Report each line in the rows below that contains the word "uses", copied in full. Case counts.

── Provided information ──

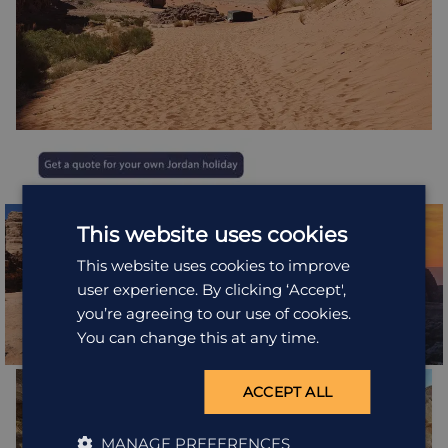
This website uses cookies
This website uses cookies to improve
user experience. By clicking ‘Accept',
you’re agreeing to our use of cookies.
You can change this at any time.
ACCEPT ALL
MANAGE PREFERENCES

───
── Provided information ──

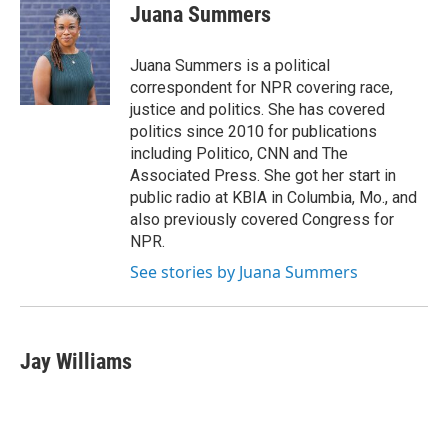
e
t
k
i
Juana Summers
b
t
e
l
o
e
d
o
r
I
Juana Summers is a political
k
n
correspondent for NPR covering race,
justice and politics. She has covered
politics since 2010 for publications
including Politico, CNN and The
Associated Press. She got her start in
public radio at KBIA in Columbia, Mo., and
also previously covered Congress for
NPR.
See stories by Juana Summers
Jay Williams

───

Solution:
This website uses cookies
This website uses cookies to improve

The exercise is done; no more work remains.